Texto apresentado:
Este texto de José Gil foi escrito em 17 de Fevereiro de 2012, para a Visão, altura em que esta revista ainda usava a grafia correCta, ou seja, a grafia de 1945, que está em vigor e nunca deixou de estar. Mas há quem prefira violar a lei, mais do que cumpri-la.
Ainda hoje ouvi a Ministra da Defesa, no Telejornal da SIC, dizer, a propósito da recusa de um grupo de militares em seguir no navio Mondego, numa missão, por entenderem que o barco não estava em condições de navegar (o que parece não ter sido o caso) que as ordens não são negociáveis, só há espaço para NÃO obedecer a ordens ilegais.
Sabendo-se como se sabe que a aplicação do AO90 é comprovadamente ilegal e inconstitucional, ninguém em Portugal tem a obrigação de obedecer a uma ordem para aplicar o ilegal AO90, ainda mais não existindo LEI alguma que a tal obrigue.
Mas há quem goste de obedecer servilmente, acriticamente, vá-se lá saber com que motivações.
Por que trouxe à liça este texto? Para o enviar aos que governam, para que saibam que a RESISTÊNCIA existe e que nós gritamos com José Gil e com Jorge de Sena, porque «há-de haver quem ouça, ainda há-de haver quem ouça. (...)»
«(...) Todavia,
é teu dever gritar além dos gritos.
Ao menos grita o teu protesto agudo.
O grito do silêncio que te amarra.
A liberdade, a paz, a ordem necessária
a que um país resista ao próprio mal
que leva no seu sangue secular.
Grita por isto a voz do teu silêncio.
(...) Ah grita:
importa pouco se te escuta alguém,
no redemoinho tenso da surdez danada.
Porque há-de haver quem ouça, ainda há-de haver
quem ouça. (...)»
("O Grito do Silêncio", Jorge de Sena, "40 Anos de Servidão")
Isabel A. Ferreira
«Além de ser afectiva, a ortografia marca um espaço virtual de pensamento. Com o AO teremos limites e contornos mais visíveis que serão muros de uma prisão»

Instruções do exercício:
[A] No texto sobre o Acordo Ortográfico, em que data José Gil escreveu o texto para a Visão?
[B] Por favor, repita sem alterações o trecho do texto sobre o Acordo Ortográfico que começa em "Ainda hoje ouvi" e termina em "com que motivações.".

Dados fornecidos:
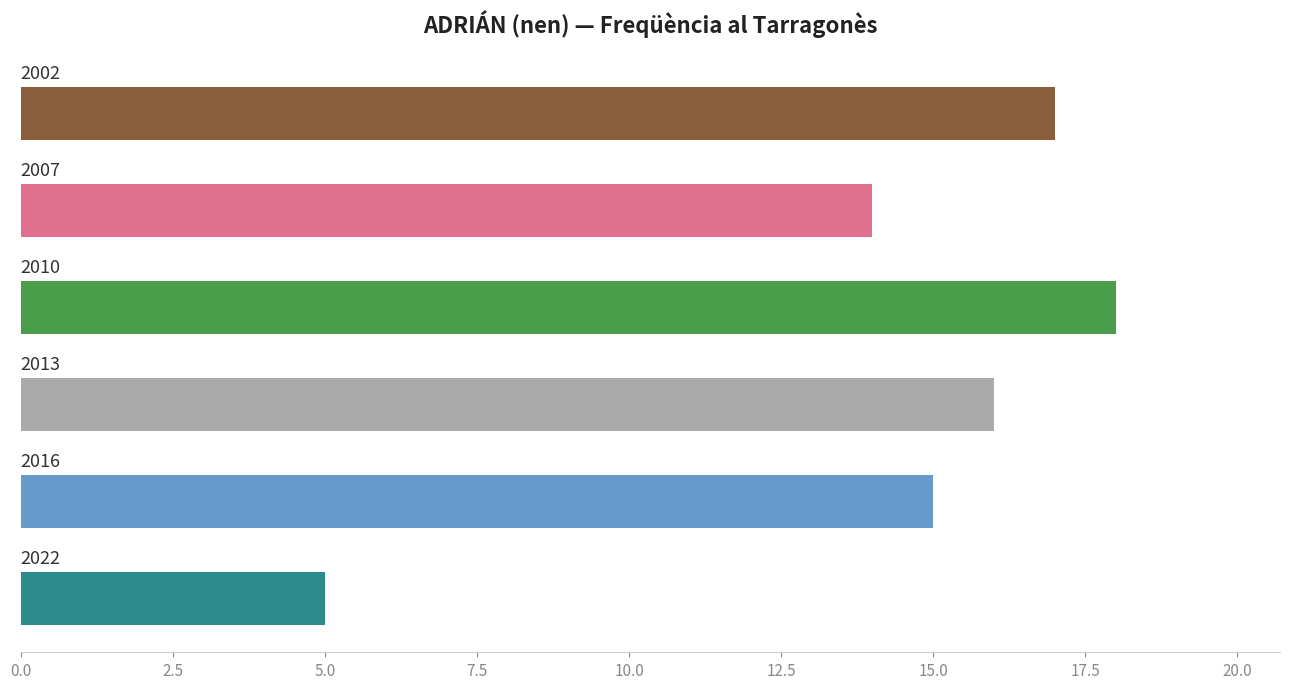

What is the maximum value shown in the chart?

18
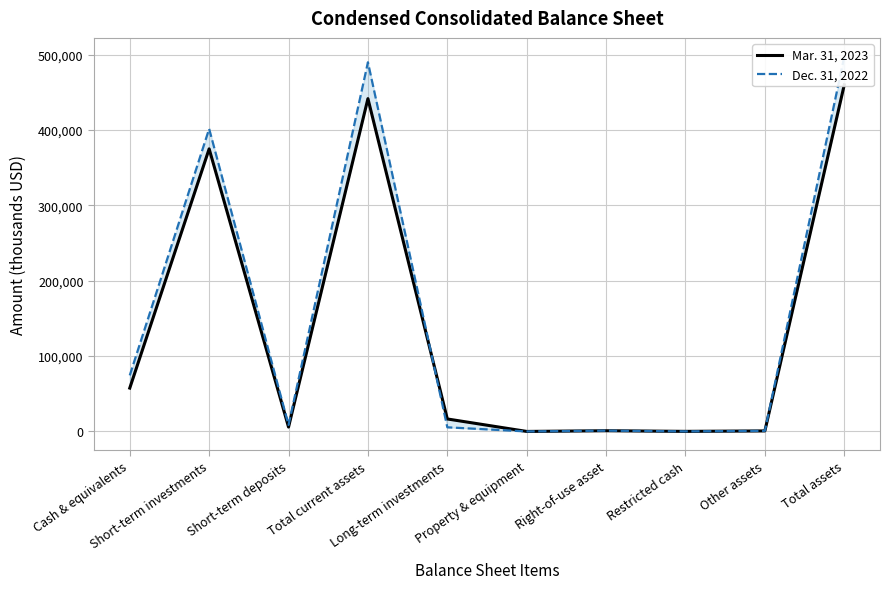

Is it true that Mar. 31, 2023 equals 764903 at Total assets?

False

Respostas por tarefa:
[A] Em 17 de Fevereiro de 2012.

[B]
Ainda hoje ouvi a Ministra da Defesa, no Telejornal da SIC, dizer, a propósito da recusa de um grupo de militares em seguir no navio Mondego, numa missão, por entenderem que o barco não estava em condições de navegar (o que parece não ter sido o caso) que as ordens não são negociáveis, só há espaço para NÃO obedecer a ordens ilegais.
Sabendo-se como se sabe que a aplicação do AO90 é comprovadamente ilegal e inconstitucional, ninguém em Portugal tem a obrigação de obedecer a uma ordem para aplicar o ilegal AO90, ainda mais não existindo LEI alguma que a tal obrigue.
Mas há quem goste de obedecer servilmente, acriticamente, vá-se lá saber com que motivações.